The Off Season

Is there such a thing? Is a cyclist ever really in an off season? Is it just riding but in different temperatures? (According to the thermals I’ve found myself digging out at the moment, that last part is definitely true.)

Technically, I am now in the off season and it got me thinking about a few things I have learned this year….

If you want to do something you’ll find a way…

Focused training was new to me and there were a lot of times where I was fatigued or hungry or just mentally not there when I started the session but once I was on the bike a little switch would flip and no fatigue or hunger mattered.

Whilst the Marmotte ride might not have entirely gone to plan and I suffered ebyond anything I have ever experienced previously on a bike whilst on Alpe d’Huez, it meant a lot to me to go out there and see what I had as a rider and whether I could push myself. I did. And suffered as a result, but that’s part of what La Marmotte is all about. If you ride it, you will suffer in a very unique way.

That said, it’s a sportive I would (and have already been) actively encouraging people to do. The route, the climbs, the camaraderie of it all make it a truly special event.

I feel like there is some unfinished business there. I learned a lot form the experience and would love to one day go back and see if I can push for a gold time. Not in 2019, but who knows, perhaps 2020?

Don’t forget how fundamentally enjoyable riding a bike can be!

After the months of dieting and being focused on sitting at the prescribed power zones of the program I followed, getting out and just riding for the sake of it was at first a bit strange. I would find myself by default staring at my power numbers on a climb or pushing harder on rolling segments based on my numbers, but after a few rides back I pushed that all to one side and just rode.

Even more exciting was discovering some of the fun single track segments in my locale that are ripe for the gravel bike. I’m not riding fast but I am riding happy.

No cyclist is ever in a complete off season

So, pro cyclists get some hard earned time off after the road season finishes, but no-one in my circle is a pro and we all have things we want to accomplish on and in one case off the bike next year.

I reached out to a few friends to see how they cope with the off season and winter training in general and one thing became very quickly apparent.

No one is sitting down and not training!

Data in this exercise

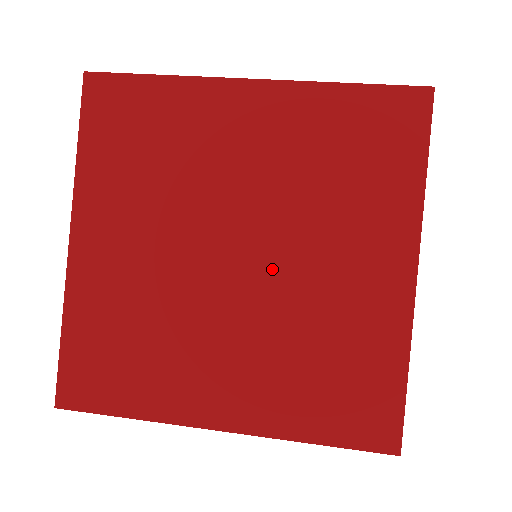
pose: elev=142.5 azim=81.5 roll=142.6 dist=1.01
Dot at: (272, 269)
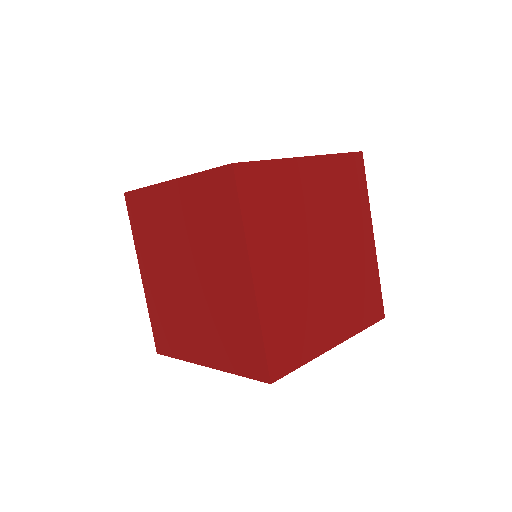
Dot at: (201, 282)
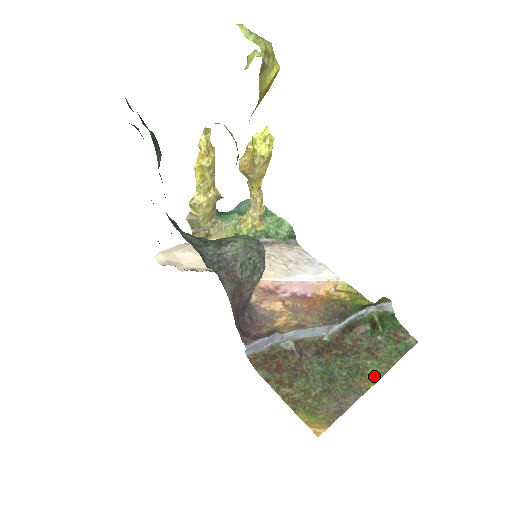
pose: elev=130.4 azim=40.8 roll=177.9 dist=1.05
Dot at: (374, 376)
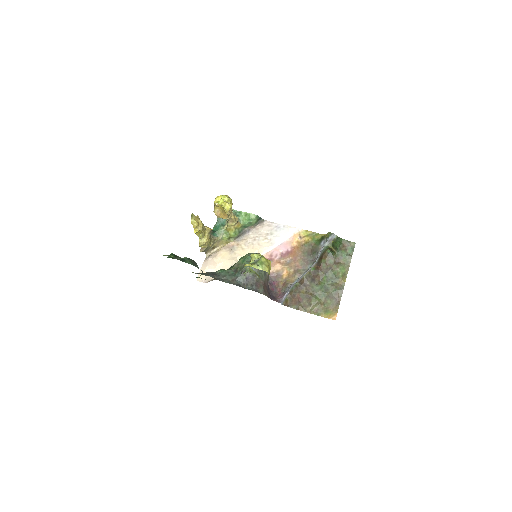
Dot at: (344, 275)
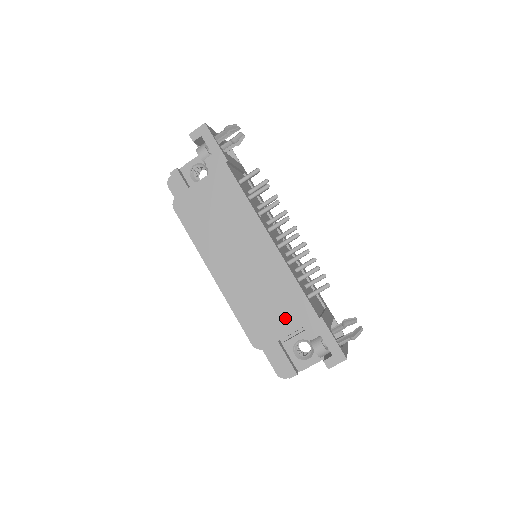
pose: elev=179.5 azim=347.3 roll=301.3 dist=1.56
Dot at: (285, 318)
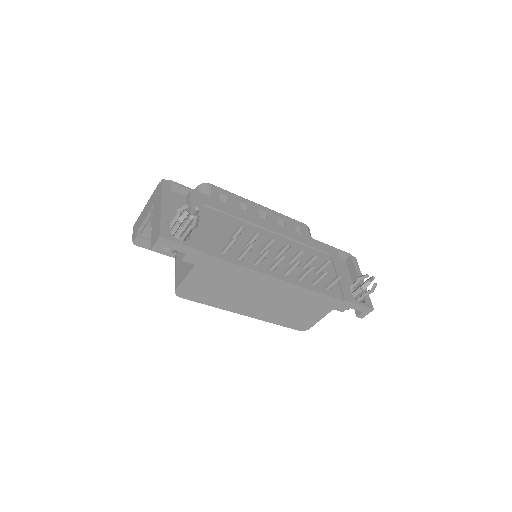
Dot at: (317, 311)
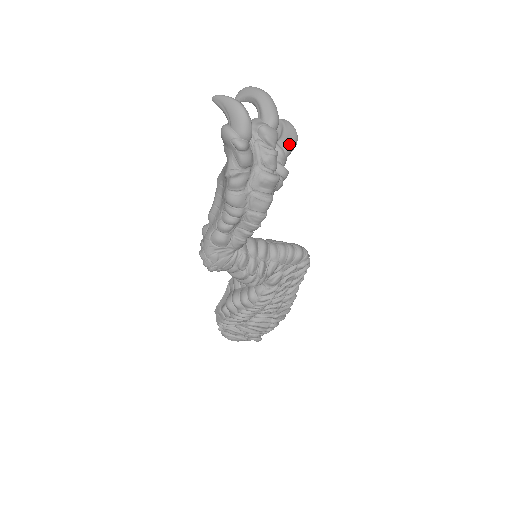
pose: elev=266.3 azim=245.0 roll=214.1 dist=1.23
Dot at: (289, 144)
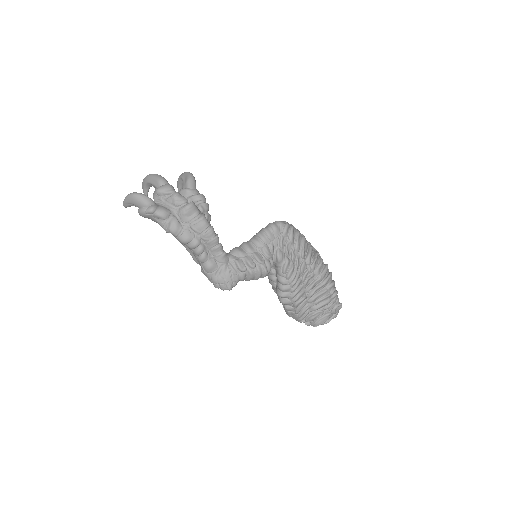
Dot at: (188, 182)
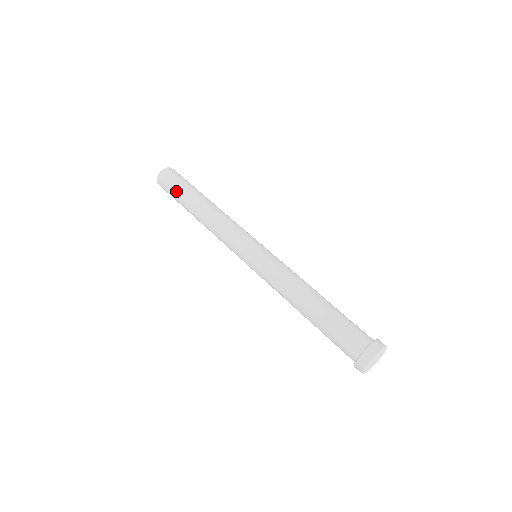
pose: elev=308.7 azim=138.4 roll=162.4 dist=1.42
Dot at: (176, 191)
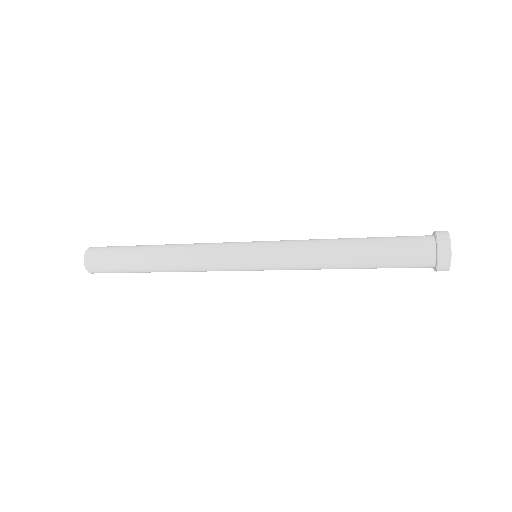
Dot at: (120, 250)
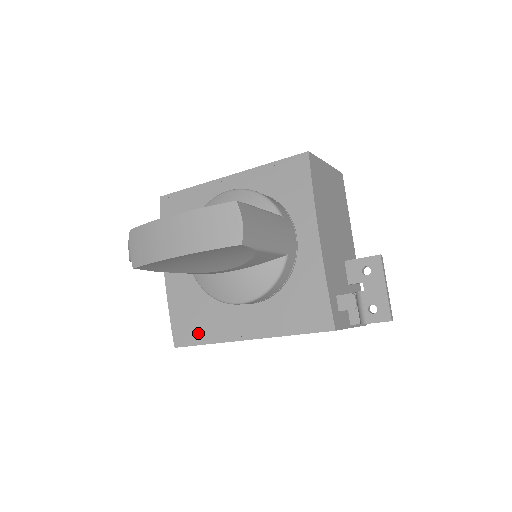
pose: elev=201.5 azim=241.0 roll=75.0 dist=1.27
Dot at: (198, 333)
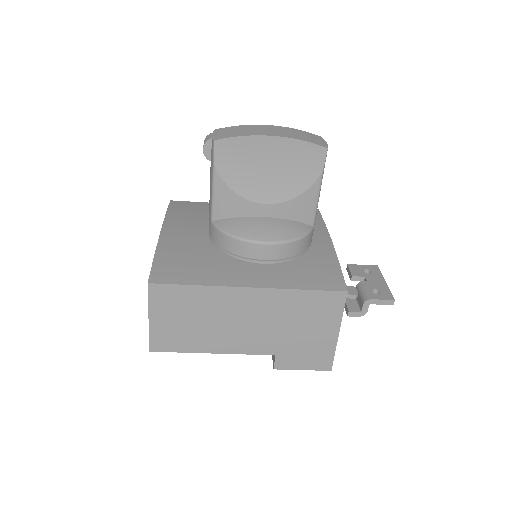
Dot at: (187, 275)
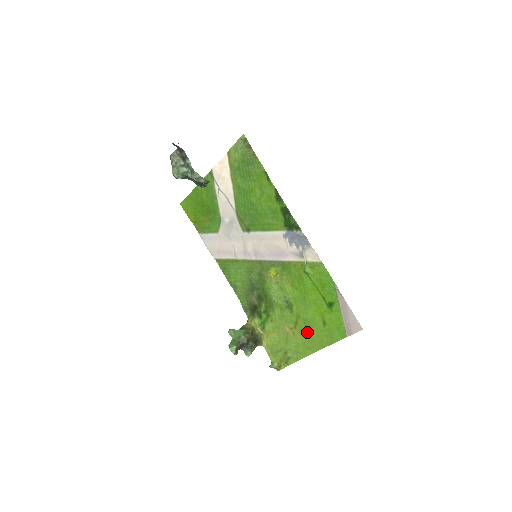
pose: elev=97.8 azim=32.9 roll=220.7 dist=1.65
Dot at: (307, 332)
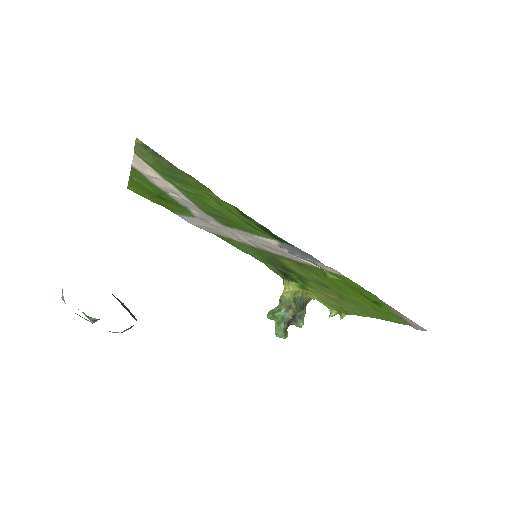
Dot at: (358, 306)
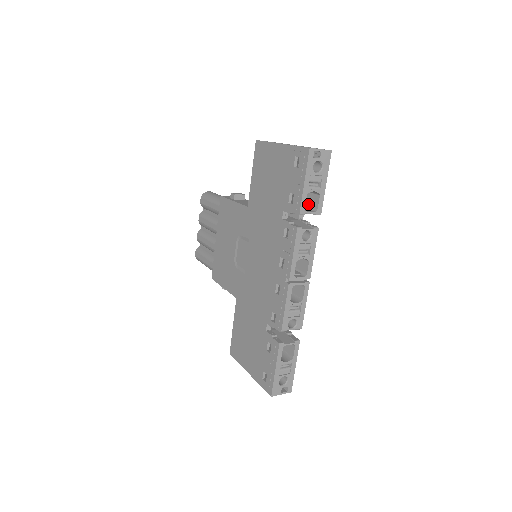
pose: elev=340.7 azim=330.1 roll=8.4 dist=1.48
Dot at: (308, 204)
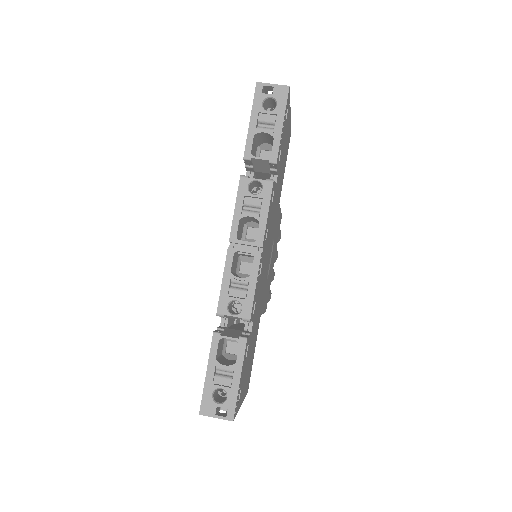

Directives
1) Copy the listing word for word from the line containing "pose: elev=340.7 azim=330.1" through the end of the listing, leaving out the pictures.
2) Carry on the piece about a cyclist's off season from the point where it stops.

Responses by task
1)
pose: elev=340.7 azim=330.1 roll=8.4 dist=1.48
Dot at: (308, 204)

2)
Karl (Targeting 50 mile Time Trials): “Start of the week will be turbo zwift  or gym session…Thursday will be a spin class which is always the most intense sesh I do in a week. Every Friday will be cyclocross. Normally rest Saturday and then try to do one long steady ride on Sunday. “

Andy on targeting Iron Man Wales: “2 turbos a week with a long ride on Sunday, will have the odd Saturday turbo but only to do a run after it. That’s for the next 8 weeks then its up to 3 turbos in the week. I had weeks off after the Marmotte, next 8 weeks are pretty chilled and I need to learn that I don’t have to train every night and it’s OK to miss [a session]. But then it’s f*****g go time!.”

Dave on not targeting anything: “Historically, not so much riding. Strength work in the gym and lots of snowboarding.”

Phil on targeting the Haute Route Pyrnees in 2019 after a top 50 finish in the Haute Route Alpes 2018: “Like this {distressed emoji}.  I’ll think and let you know in a bit!”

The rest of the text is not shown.